**DESCRIPTION OF THE TASK:** The response must reproduce every record in full.

[Dataset entries]

__________

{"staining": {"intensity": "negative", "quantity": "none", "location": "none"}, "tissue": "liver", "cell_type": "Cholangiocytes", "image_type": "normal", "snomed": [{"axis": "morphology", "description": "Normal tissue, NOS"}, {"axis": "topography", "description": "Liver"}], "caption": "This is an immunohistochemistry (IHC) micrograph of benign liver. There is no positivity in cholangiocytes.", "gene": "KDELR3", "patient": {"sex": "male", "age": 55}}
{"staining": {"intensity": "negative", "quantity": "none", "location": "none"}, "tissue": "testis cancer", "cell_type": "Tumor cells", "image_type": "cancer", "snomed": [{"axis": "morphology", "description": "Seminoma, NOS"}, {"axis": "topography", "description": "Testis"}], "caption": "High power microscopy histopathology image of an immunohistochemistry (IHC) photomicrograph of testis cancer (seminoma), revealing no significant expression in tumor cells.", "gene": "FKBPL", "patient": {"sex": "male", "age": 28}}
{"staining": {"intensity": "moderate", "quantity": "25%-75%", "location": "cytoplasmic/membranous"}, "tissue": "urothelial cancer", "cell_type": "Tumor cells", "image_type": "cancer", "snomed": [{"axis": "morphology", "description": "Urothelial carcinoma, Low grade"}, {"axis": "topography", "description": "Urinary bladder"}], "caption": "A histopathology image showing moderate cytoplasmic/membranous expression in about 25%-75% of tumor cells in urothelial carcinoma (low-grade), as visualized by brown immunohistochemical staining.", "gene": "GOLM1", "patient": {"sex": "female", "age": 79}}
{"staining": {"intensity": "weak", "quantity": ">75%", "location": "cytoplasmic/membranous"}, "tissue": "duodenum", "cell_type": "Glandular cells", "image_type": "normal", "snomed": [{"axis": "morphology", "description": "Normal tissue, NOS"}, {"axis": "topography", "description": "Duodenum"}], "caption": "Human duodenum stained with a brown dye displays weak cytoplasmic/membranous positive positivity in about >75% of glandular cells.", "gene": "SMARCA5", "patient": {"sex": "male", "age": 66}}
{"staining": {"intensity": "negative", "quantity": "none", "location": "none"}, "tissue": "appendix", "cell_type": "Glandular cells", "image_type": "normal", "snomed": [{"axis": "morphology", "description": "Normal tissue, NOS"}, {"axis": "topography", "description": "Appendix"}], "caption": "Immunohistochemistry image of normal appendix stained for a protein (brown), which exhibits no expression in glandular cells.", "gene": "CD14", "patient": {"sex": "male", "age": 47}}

__________

**RESPONSE AREA:**
{"staining": {"intensity": "negative", "quantity": "none", "location": "none"}, "tissue": "liver", "cell_type": "Cholangiocytes", "image_type": "normal", "snomed": [{"axis": "morphology", "description": "Normal tissue, NOS"}, {"axis": "topography", "description": "Liver"}], "caption": "This is an immunohistochemistry (IHC) micrograph of benign liver. There is no positivity in cholangiocytes.", "gene": "KDELR3", "patient": {"sex": "male", "age": 55}}
{"staining": {"intensity": "negative", "quantity": "none", "location": "none"}, "tissue": "testis cancer", "cell_type": "Tumor cells", "image_type": "cancer", "snomed": [{"axis": "morphology", "description": "Seminoma, NOS"}, {"axis": "topography", "description": "Testis"}], "caption": "High power microscopy histopathology image of an immunohistochemistry (IHC) photomicrograph of testis cancer (seminoma), revealing no significant expression in tumor cells.", "gene": "FKBPL", "patient": {"sex": "male", "age": 28}}
{"staining": {"intensity": "moderate", "quantity": "25%-75%", "location": "cytoplasmic/membranous"}, "tissue": "urothelial cancer", "cell_type": "Tumor cells", "image_type": "cancer", "snomed": [{"axis": "morphology", "description": "Urothelial carcinoma, Low grade"}, {"axis": "topography", "description": "Urinary bladder"}], "caption": "A histopathology image showing moderate cytoplasmic/membranous expression in about 25%-75% of tumor cells in urothelial carcinoma (low-grade), as visualized by brown immunohistochemical staining.", "gene": "GOLM1", "patient": {"sex": "female", "age": 79}}
{"staining": {"intensity": "weak", "quantity": ">75%", "location": "cytoplasmic/membranous"}, "tissue": "duodenum", "cell_type": "Glandular cells", "image_type": "normal", "snomed": [{"axis": "morphology", "description": "Normal tissue, NOS"}, {"axis": "topography", "description": "Duodenum"}], "caption": "Human duodenum stained with a brown dye displays weak cytoplasmic/membranous positive positivity in about >75% of glandular cells.", "gene": "SMARCA5", "patient": {"sex": "male", "age": 66}}
{"staining": {"intensity": "negative", "quantity": "none", "location": "none"}, "tissue": "appendix", "cell_type": "Glandular cells", "image_type": "normal", "snomed": [{"axis": "morphology", "description": "Normal tissue, NOS"}, {"axis": "topography", "description": "Appendix"}], "caption": "Immunohistochemistry image of normal appendix stained for a protein (brown), which exhibits no expression in glandular cells.", "gene": "CD14", "patient": {"sex": "male", "age": 47}}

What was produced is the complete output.